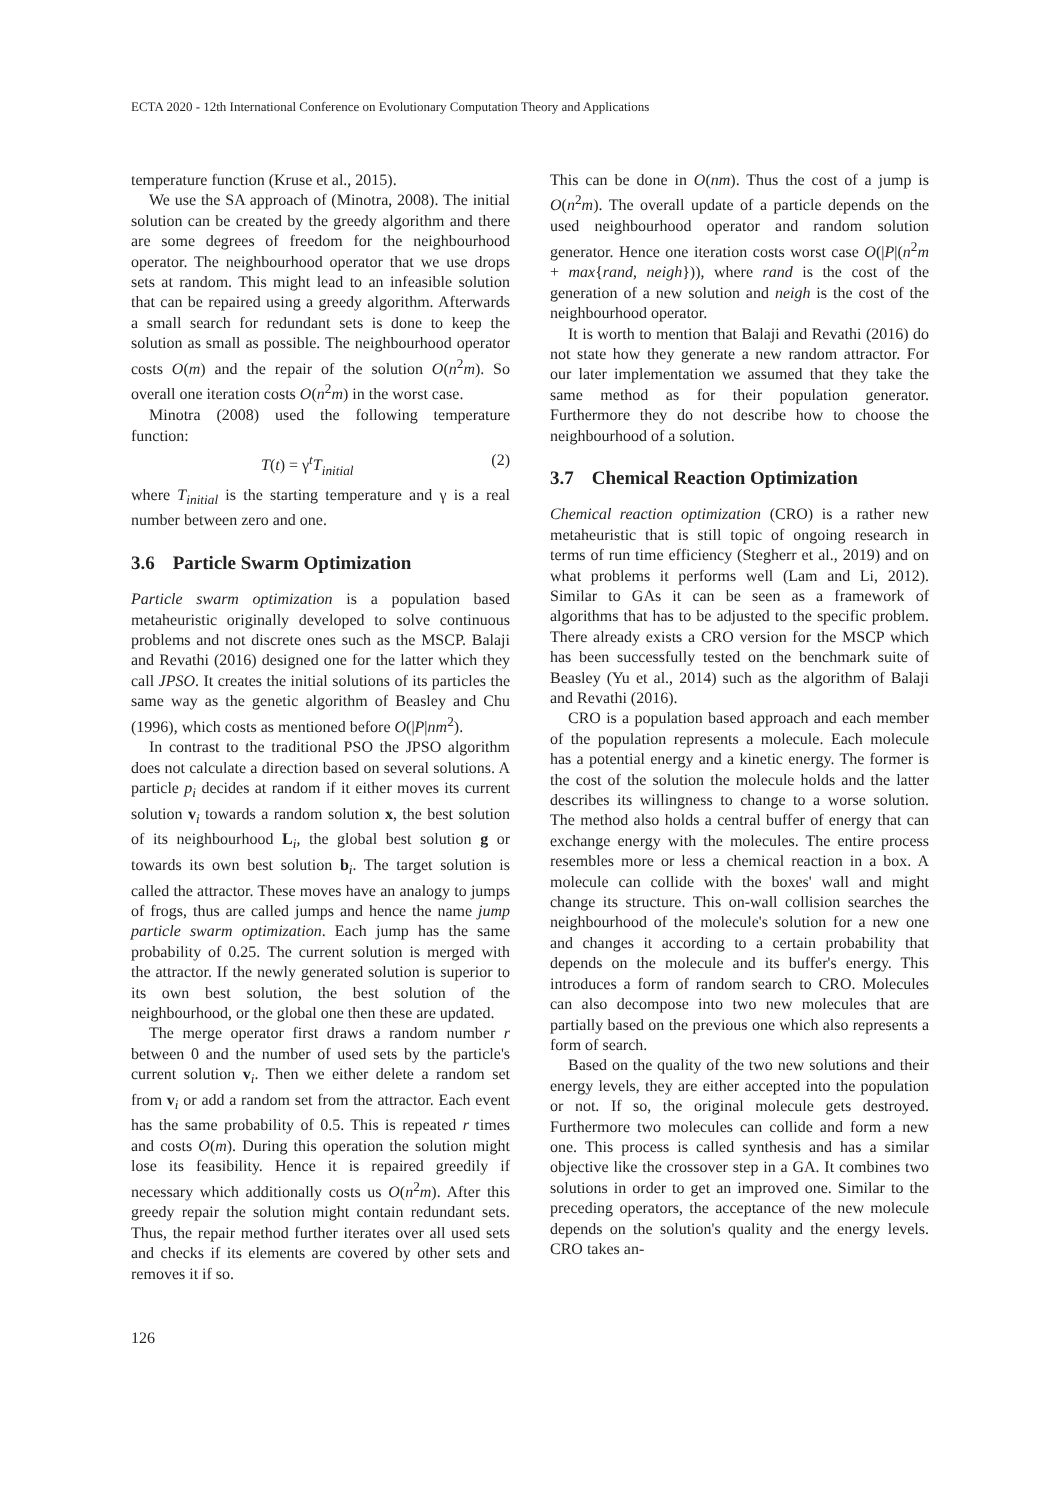ECTA 2020 - 12th International Conference on Evolutionary Computation Theory and Applications
temperature function (Kruse et al., 2015).
We use the SA approach of (Minotra, 2008). The initial solution can be created by the greedy algorithm and there are some degrees of freedom for the neighbourhood operator. The neighbourhood operator that we use drops sets at random. This might lead to an infeasible solution that can be repaired using a greedy algorithm. Afterwards a small search for redundant sets is done to keep the solution as small as possible. The neighbourhood operator costs O(m) and the repair of the solution O(n<sup>2</sup>m). So overall one iteration costs O(n<sup>2</sup>m) in the worst case.
Minotra (2008) used the following temperature function:
T(t) = γ<sup>t</sup>T<sub>initial</sub> (2)
where T<sub>initial</sub> is the starting temperature and γ is a real number between zero and one.
3.6 Particle Swarm Optimization
Particle swarm optimization is a population based metaheuristic originally developed to solve continuous problems and not discrete ones such as the MSCP. Balaji and Revathi (2016) designed one for the latter which they call JPSO. It creates the initial solutions of its particles the same way as the genetic algorithm of Beasley and Chu (1996), which costs as mentioned before O(|P|nm<sup>2</sup>).
In contrast to the traditional PSO the JPSO algorithm does not calculate a direction based on several solutions. A particle p<sub>i</sub> decides at random if it either moves its current solution v<sub>i</sub> towards a random solution x, the best solution of its neighbourhood L<sub>i</sub>, the global best solution g or towards its own best solution b<sub>i</sub>. The target solution is called the attractor. These moves have an analogy to jumps of frogs, thus are called jumps and hence the name jump particle swarm optimization. Each jump has the same probability of 0.25. The current solution is merged with the attractor. If the newly generated solution is superior to its own best solution, the best solution of the neighbourhood, or the global one then these are updated.
The merge operator first draws a random number r between 0 and the number of used sets by the particle's current solution v<sub>i</sub>. Then we either delete a random set from v<sub>i</sub> or add a random set from the attractor. Each event has the same probability of 0.5. This is repeated r times and costs O(m). During this operation the solution might lose its feasibility. Hence it is repaired greedily if necessary which additionally costs us O(n<sup>2</sup>m). After this greedy repair the solution might contain redundant sets. Thus, the repair method further iterates over all used sets and checks if its elements are covered by other sets and removes it if so.
This can be done in O(nm). Thus the cost of a jump is O(n<sup>2</sup>m). The overall update of a particle depends on the used neighbourhood operator and random solution generator. Hence one iteration costs worst case O(|P|(n<sup>2</sup>m + max{rand, neigh})), where rand is the cost of the generation of a new solution and neigh is the cost of the neighbourhood operator.
It is worth to mention that Balaji and Revathi (2016) do not state how they generate a new random attractor. For our later implementation we assumed that they take the same method as for their population generator. Furthermore they do not describe how to choose the neighbourhood of a solution.
3.7 Chemical Reaction Optimization
Chemical reaction optimization (CRO) is a rather new metaheuristic that is still topic of ongoing research in terms of run time efficiency (Stegherr et al., 2019) and on what problems it performs well (Lam and Li, 2012). Similar to GAs it can be seen as a framework of algorithms that has to be adjusted to the specific problem. There already exists a CRO version for the MSCP which has been successfully tested on the benchmark suite of Beasley (Yu et al., 2014) such as the algorithm of Balaji and Revathi (2016).
CRO is a population based approach and each member of the population represents a molecule. Each molecule has a potential energy and a kinetic energy. The former is the cost of the solution the molecule holds and the latter describes its willingness to change to a worse solution. The method also holds a central buffer of energy that can exchange energy with the molecules. The entire process resembles more or less a chemical reaction in a box. A molecule can collide with the boxes' wall and might change its structure. This on-wall collision searches the neighbourhood of the molecule's solution for a new one and changes it according to a certain probability that depends on the molecule and its buffer's energy. This introduces a form of random search to CRO. Molecules can also decompose into two new molecules that are partially based on the previous one which also represents a form of search.
Based on the quality of the two new solutions and their energy levels, they are either accepted into the population or not. If so, the original molecule gets destroyed. Furthermore two molecules can collide and form a new one. This process is called synthesis and has a similar objective like the crossover step in a GA. It combines two solutions in order to get an improved one. Similar to the preceding operators, the acceptance of the new molecule depends on the solution's quality and the energy levels. CRO takes an-
126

==================================================

**Exercise directions**
Lines from the entries that contain the string "temperature" are what must be copied.

**Solution to the exercise**
temperature function (Kruse et al., 2015).
Minotra (2008) used the following temperature function:
where T<sub>initial</sub> is the starting temperature and γ is a real number between zero and one.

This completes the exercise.